Richard N. Langlois is a professor of economics at the University of Connecticut and the author of The Corporation and the Twentieth Century: The History of American Business Enterprise (Princeton University Press, 2023).

For those of us old enough to remember it, the recent flare-up of inflation calls to mind the Great Inflation of the late 1970s, which came at the foot of a recession. There are indeed similarities between that historic episode and what is happening today.

Economists distinguish between the real economy – how many apples it takes to buy a dozen oranges – and the money economy – how many dollars it takes to buy a dozen oranges. When the value of a dollar gets out of alignment with the value of apples and oranges, we feel it as a recession. In principle, central banks can fix the problem by controlling the supply of dollars.

But when a recession happened in the 1970s, it was far more a crisis of apples and oranges than a crisis of dollars. Western economies were radically reorienting themselves away from the increasingly ill-adapted institutional and organizational structures that had prevailed during the decades of depression and war. The sudden resurgence of foreign competitors began wreaking havoc on bedrock North American industries such as steel, automobiles and consumer electronics. After the Yom Kippur War in 1973, the OPEC cartel altered the relative price of oil dramatically.

The Bank of Canada and the U.S. Federal Reserve responded to the stagnating economy by injecting more dollars into the system. But far from stimulating the economy, these injections merely caused prices to rise. In both Canada and the U. S., the annual rate of inflation would top out at more than 12 per cent. A new piece of vocabulary became necessary: stagflation.

Eventually central banks realized that they were the cause of inflation and cut back dramatically on money creation. The result was a sharp but severe recession, during which interest rates shot through the roof.

We are still living through the effects of the pandemic. Although this episode differs in important ways from the stagflation of the 1970s, including in severity and duration, the economic turmoil of COVID-19 bears one crucial resemblance to the days of stagflation: The pandemic recession was and is a phenomenon of the real economy, not principally the monetary economy.

Seeing the pandemic spread, people retreated from their workplaces to their homes. They purchased fewer goods and services. Economic activity slowed. Harvard economist Greg Mankiw called the downturn an “intentional recession.”

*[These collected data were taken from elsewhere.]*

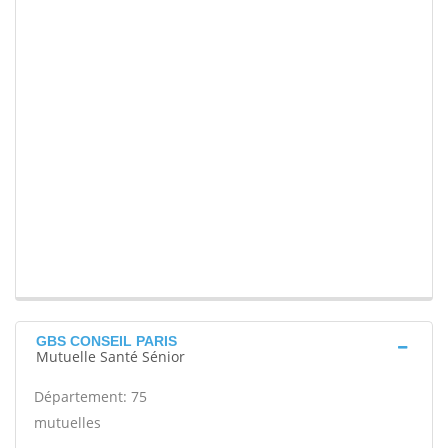
GBS CONSEIL PARIS
Mutuelle Santé Sénior
Département: 75
mutuelles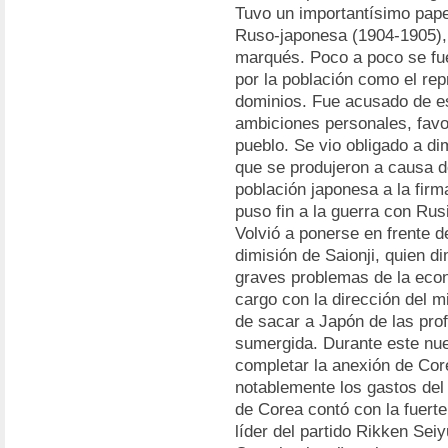
Tuvo un importantísimo papel
Ruso-japonesa (1904-1905), g
marqués. Poco a poco se fue
por la población como el repr
dominios. Fue acusado de es
ambiciones personales, favor
pueblo. Se vio obligado a di
que se produjeron a causa de
población japonesa a la firm
puso fin a la guerra con Rus
Volvió a ponerse en frente de
dimisión de Saionji, quien di
graves problemas de la eco
cargo con la dirección del m
de sacar a Japón de las prof
sumergida. Durante este nuev
completar la anexión de Cor
notablemente los gastos del 
de Corea contó con la fuerte
líder del partido Rikken Sei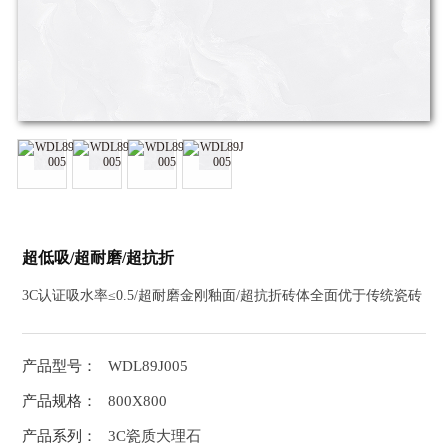
超低吸/超耐磨/超抗折
3C认证吸水率≤0.5/超耐磨金刚釉面/超抗折砖体全面优于传统瓷砖
产品型号：
WDL89J005
产品规格：
800X800
产品系列：
3C瓷质大理石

Quite appropriately, governments legislated relief for what was really a natural disaster. Central banks backstopped financial markets. But the banks did more than that: As in the 1970s, they began increasing the money supply.

By late spring of 2020, the Bank of Canada was increasing the money supply at an annual rate of 20 per cent. By 2021, that rate was 30 per cent. The U.S. Fed was doing much the same. As in the 1970s, the result was price inflation. The base Canadian consumer price index (CPI) jumped from an annual growth rate of essentially zero at the height of the pandemic to 8.1 per cent in June of 2022.

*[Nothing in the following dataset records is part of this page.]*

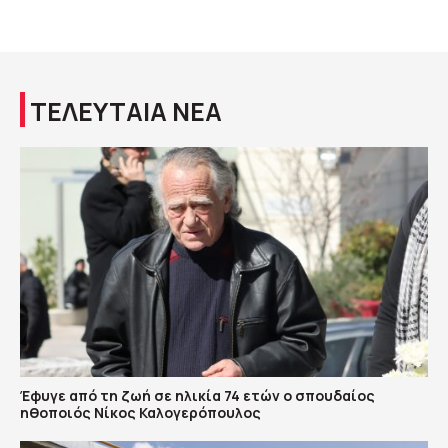
ΤΕΛΕΥΤΑΙΑ ΝΕΑ
Έφυγε από τη ζωή σε ηλικία 74 ετών ο σπουδαίος
ηθοποιός Νίκος Καλογερόπουλος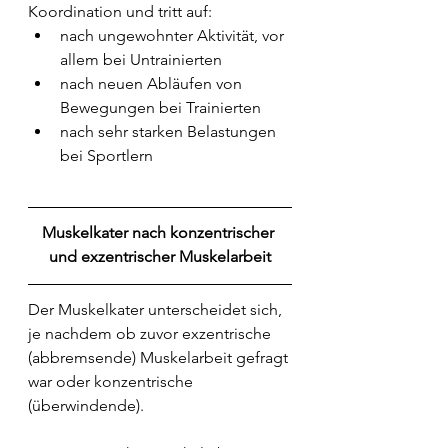
Koordination und tritt auf: 
nach ungewohnter Aktivität, vor 
allem bei Untrainierten
nach neuen Abläufen von 
Bewegungen bei Trainierten
nach sehr starken Belastungen 
bei Sportlern
Muskelkater nach konzentrischer 
und exzentrischer Muskelarbeit
Der Muskelkater unterscheidet sich, 
je nachdem ob zuvor exzentrische 
(abbremsende) Muskelarbeit gefragt 
war oder konzentrische 
(überwindende).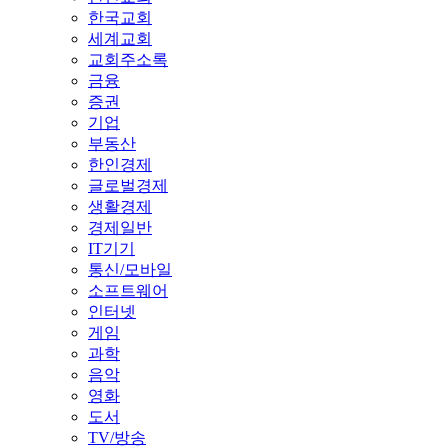
한국교회
세계교회
교회주소록
금융
증권
기업
부동산
한인경제
글로벌경제
생활경제
경제일반
IT기기
통신/모바일
소프트웨어
인터넷
게임
과학
음악
영화
도서
TV/방송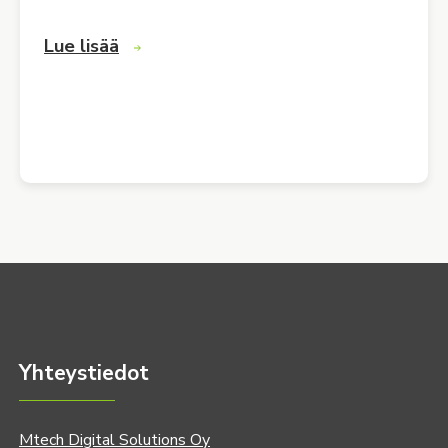
Lue lisää
Yhteystiedot
Mtech Digital Solutions Oy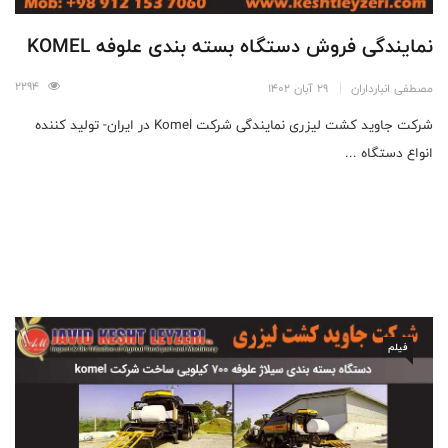
نمایندگی فروش دستگاه بسته بندی علوفه KOMEL
2294
مصطفی انبارداران
29 آبان 1402
شرکت جاوید کشت لیزری نمایندگی شرکت Komel در ایران- تولید کننده
انواع دستگاه ...
فیلم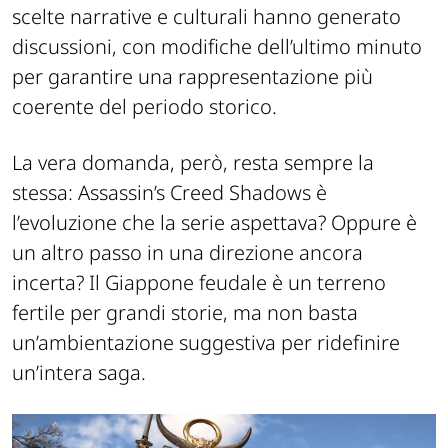
scelte narrative e culturali hanno generato
discussioni, con modifiche dell’ultimo minuto
per garantire una rappresentazione più
coerente del periodo storico.
La vera domanda, però, resta sempre la
stessa:
Assassin’s Creed Shadows è
l’evoluzione che la serie aspettava? Oppure è
un altro passo in una direzione ancora
incerta?
Il Giappone feudale è un terreno
fertile per grandi storie, ma non basta
un’ambientazione suggestiva per ridefinire
un’intera saga.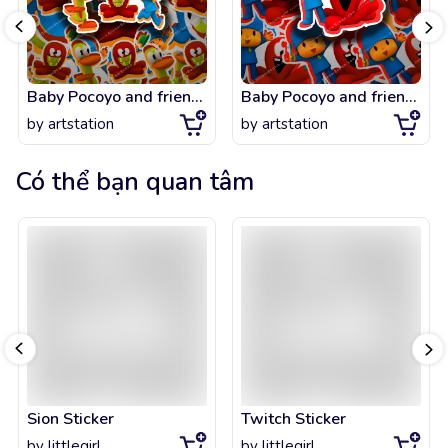
Baby Pocoyo and friends
Baby Pocoyo and friends
by
artstation
by
artstation
Có thể bạn quan tâm
Sion Sticker
Twitch Sticker
by
littlegirl
by
littlegirl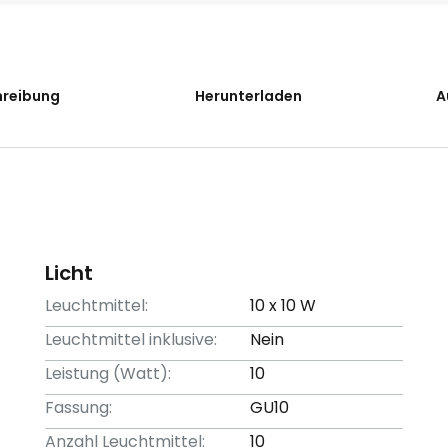
hreibung
Herunterladen
A
Licht
Leuchtmittel:
10 x 10 W
Leuchtmittel inklusive:
Nein
Leistung (Watt):
10
Fassung:
GU10
Anzahl Leuchtmittel:
10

Remembering the lessons of the past, central banks have since reduced the growth of the money supply, and inflation is easing. In late summer 2022, the Bank of Canada stopped money growth and, at the end of the year, began decreasing the money supply – at an annual rate of 3.6 per cent in December. By January, CPI growth was down to an annual rate of 5.9 per cent.

Are we living through a second era of stagflation? In a dynamic economy, real relative prices are always churning. But the pandemic was a daunting external shock, and we continue to face major realignments. With the benefit of pandemic-induced improvements in technology, people have learned that frequent office commutes can be unnecessary. Supply chains are only beginning to come back online. The war in Ukraine and fears about trade with China are also wrenching the relative prices of major commodities.

But the other lesson of the stagflation era is that, with a steady hand on the monetary tiller, we can emerge from today’s economic turmoil with the same kind of healthy real growth we saw in the late 20th century.